かつて「南京虫」と呼ばれ、戦後の日本ではびこっていた害虫トコジラミ。一度は国内で途絶えた被害が、2000年代からじわじわと増えている。
夜寝ている間に血を吸われ、腕や足など数十カ所に赤いかみ痕ができ、激しいかゆみに襲われる-。

一度は日本国内から姿を消したとされるが、近年再び被害が増えている 日本ペストコントロール協会が把握する相談件数は、09年から10年間で5倍以上に増加。インバウンドや旅行で海外との往来が増えたことで、国内に流入しているとみられる。
記者も今夏、神戸市内の自宅マンションで被害に見舞われ、完全駆除に向けて闘いを繰り広げた。

■帰ってきたトコジラミ
名前に「シラミ」がつくが、トコジラミはカメムシ科。丸く平らな体で、体長は5~7ミリほど。卵からふ化して1カ月ほどで成虫になり、雌は1日5、6個、生涯で数百個の卵を産むとされる。すさまじい繁殖力だ。
夜行性で人や動物の血を吸い、日中は寝室周辺の壁や家具、寝具の隙間に潜んでいる。
戦後の日本でまん延し、南京虫の名前でうとまれていたが、有機塩素系殺虫剤DDTの使用などのおかげで姿を消した。
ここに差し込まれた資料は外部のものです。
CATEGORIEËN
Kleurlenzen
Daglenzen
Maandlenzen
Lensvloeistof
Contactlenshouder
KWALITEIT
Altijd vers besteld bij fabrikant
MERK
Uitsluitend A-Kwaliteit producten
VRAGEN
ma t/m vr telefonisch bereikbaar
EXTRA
だが2000年代に入り、業者への被害相談が徐々に増え始めた。
兵庫県尼崎市の害虫駆除業者「トーメー」は、「海外旅行やインバウンドの増加が影響しているのではないか」と指摘する。
海外では市販の殺虫剤が効かない「スーパートコジラミ」が多く生息する地域があるため、それらがすみ着く部屋に泊まった旅行者が、荷物や服に紛れ込んだことを気付かずに持ち帰り、自宅で繁殖させてしまうケースが多いという。
同社では毎年7~10月ごろ、トコジラミに関する相談が相次ぐ。だが20、21年はやや減ったといい、「コロナ禍で海外との行き来が減ったからでは」とみている。

■ダニかと思えば…

記者が初めて被害を確認したのは5月末。夫の首元に1円玉サイズの赤い斑点ができたと思っていると、数日のうちに腕や足など十数カ所に広がった。激しいかゆみを覚えて皮膚科を受診すると、「ダニではないか」と診断された。
記者自身も手足のあちこちに斑点が生じ、がまんできないかゆみに襲われた。 寝室にしている和室にダニ用殺虫スプレーを大量散布したものの、全く効果なし。日を追うごとにかみ痕は増えていく。
そしてある日、体長1センチ弱、赤褐色の丸い虫がふすまを歩いているのを発見。その特徴やかゆみの症状をネットで検索した結果、トコジラミにたどり着いた。
すぐにドラッグストアで、駆除対象にトコジラミを明記している殺虫剤を購入。畳の裏や押し入れの隅など虫が隠れそうな隙間にくまなくスプレーを噴射し、くん煙式の殺虫剤も仕掛けた。だが翌日、押し入れの隙間を歩く虫たちを見つけ、無力感にさいなまれた。